Наказанию подверглись не только офицеры, но и солдаты. А ведь многие солдаты были просто обмануты своими командирами…
Воротившиеся сами по себе солдаты в казармы из сей же толпы принялись за обычные свои занятия, искренно жалея, что невольно впали в заблуждение обманом своих офицеров. Но виновность была разная; в Московском полку два капитана отважились увлечь полк и успели половину полка вывести из послушания, тяжело ранив генералов и одного полковника и отняв знамена! В Лейб-Гренадерском полку было того хуже. Полк присягнул; прапорщик, вопреки полкового командира, всех штаб-офицеров и большей части обер-офицеров, увлек весь полк, и полковой командир убит в виду полка, которого остановить не мог. Наконец, в Гвардейском экипаже большая часть офицеров, кроме штаб-офицеров, участвовали в заговоре и тем удобнее могли обмануть нижних чинов, твердо думавших, что исполняют долг присяги, следуя за ними, вопреки увещаний своих главных начальников. Но батальон сей первый пришел в порядок; огорчение людей было искренно, и желание их заслужить прощение столь нелицемерно, что я решился, по представлению Михаила Павловича, воротить им знамя в знак забвения происшедшего накануне.
Николай Павлович, Вы когда-нибудь жалели о своих поступках в тот трагический день?

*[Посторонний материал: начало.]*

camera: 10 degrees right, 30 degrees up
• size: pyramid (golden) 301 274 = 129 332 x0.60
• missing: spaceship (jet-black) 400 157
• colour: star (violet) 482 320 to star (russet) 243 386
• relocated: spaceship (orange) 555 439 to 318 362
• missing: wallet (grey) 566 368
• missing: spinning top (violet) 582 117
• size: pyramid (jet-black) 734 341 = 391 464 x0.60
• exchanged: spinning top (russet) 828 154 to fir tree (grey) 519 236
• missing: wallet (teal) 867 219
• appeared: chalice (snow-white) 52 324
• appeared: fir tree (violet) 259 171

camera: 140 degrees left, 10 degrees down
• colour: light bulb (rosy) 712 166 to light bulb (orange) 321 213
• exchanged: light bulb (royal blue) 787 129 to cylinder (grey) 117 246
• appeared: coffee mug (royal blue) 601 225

Надо было решиться – или оставаться мне в совершенном бездействии, отстранясь от всякого участия в делах, до коих, в строгом смысле службы, как говорится, мне дела не было, или участвовать в них и почти направлять тех людей, в руках коих, по званию их, власть находилась. В первом случае, соблюдая форму, по совести я бы грешил, попуская делам искажаться может быть безвозвратно, и тогда бы я заслужил в полной мере название эгоиста. Во втором случае – я жертвовал собою с убеждением быть полезным отечеству. Я не усомнился, и влечение внутреннее решило мое поведение.
PS: В качестве ответов на вопросы использовались цитаты из записок Николая I. Все цитаты даны в переводе с французского.